===== Records supplied

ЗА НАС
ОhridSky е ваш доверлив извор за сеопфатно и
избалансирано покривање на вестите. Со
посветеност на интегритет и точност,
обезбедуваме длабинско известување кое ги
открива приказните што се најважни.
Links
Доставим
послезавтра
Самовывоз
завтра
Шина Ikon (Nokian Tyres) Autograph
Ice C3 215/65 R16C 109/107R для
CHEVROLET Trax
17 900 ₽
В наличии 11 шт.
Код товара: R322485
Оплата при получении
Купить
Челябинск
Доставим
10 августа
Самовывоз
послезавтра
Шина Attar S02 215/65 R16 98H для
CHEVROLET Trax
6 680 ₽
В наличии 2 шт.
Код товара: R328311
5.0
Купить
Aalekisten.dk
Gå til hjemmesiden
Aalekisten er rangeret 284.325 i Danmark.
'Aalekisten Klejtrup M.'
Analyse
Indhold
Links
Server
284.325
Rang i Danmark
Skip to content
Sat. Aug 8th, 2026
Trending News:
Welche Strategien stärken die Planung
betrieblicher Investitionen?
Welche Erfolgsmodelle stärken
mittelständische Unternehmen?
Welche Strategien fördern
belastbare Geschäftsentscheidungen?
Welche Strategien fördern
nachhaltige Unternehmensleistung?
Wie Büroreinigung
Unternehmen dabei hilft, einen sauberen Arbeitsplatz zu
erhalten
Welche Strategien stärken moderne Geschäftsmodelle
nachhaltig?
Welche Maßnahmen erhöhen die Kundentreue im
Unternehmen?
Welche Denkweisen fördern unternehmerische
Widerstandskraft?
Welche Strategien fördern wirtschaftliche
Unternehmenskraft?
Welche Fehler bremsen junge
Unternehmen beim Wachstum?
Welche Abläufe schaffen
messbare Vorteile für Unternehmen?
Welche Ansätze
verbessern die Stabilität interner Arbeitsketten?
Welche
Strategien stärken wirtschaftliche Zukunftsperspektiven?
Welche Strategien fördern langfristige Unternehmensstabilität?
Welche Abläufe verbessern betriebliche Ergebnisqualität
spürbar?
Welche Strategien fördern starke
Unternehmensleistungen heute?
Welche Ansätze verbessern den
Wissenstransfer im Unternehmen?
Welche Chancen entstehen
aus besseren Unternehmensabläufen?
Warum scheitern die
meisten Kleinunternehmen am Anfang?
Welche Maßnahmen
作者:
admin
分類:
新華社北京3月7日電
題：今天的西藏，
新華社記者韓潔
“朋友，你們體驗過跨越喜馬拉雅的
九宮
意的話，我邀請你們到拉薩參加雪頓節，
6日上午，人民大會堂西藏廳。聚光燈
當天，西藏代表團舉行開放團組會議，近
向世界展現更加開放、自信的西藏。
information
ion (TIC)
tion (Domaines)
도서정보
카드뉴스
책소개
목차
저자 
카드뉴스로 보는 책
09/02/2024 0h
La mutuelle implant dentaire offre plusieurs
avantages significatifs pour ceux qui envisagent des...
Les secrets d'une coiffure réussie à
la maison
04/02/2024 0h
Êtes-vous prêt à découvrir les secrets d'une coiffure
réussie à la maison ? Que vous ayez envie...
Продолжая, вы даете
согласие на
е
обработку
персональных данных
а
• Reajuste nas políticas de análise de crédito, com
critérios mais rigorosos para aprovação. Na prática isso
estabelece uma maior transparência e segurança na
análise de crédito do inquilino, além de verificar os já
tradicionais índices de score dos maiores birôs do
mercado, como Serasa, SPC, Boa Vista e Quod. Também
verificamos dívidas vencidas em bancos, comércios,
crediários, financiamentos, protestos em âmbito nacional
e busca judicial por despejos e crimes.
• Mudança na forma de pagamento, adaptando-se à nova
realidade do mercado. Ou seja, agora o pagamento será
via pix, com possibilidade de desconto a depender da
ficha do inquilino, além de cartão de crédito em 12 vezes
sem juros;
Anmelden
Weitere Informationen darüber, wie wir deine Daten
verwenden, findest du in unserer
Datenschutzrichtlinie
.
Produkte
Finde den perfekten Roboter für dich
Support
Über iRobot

==========

Exercise prompt: If the word "análise" is on a line above, return that line.

Expected output:
• Reajuste nas políticas de análise de crédito, com
análise de crédito do inquilino, além de verificar os já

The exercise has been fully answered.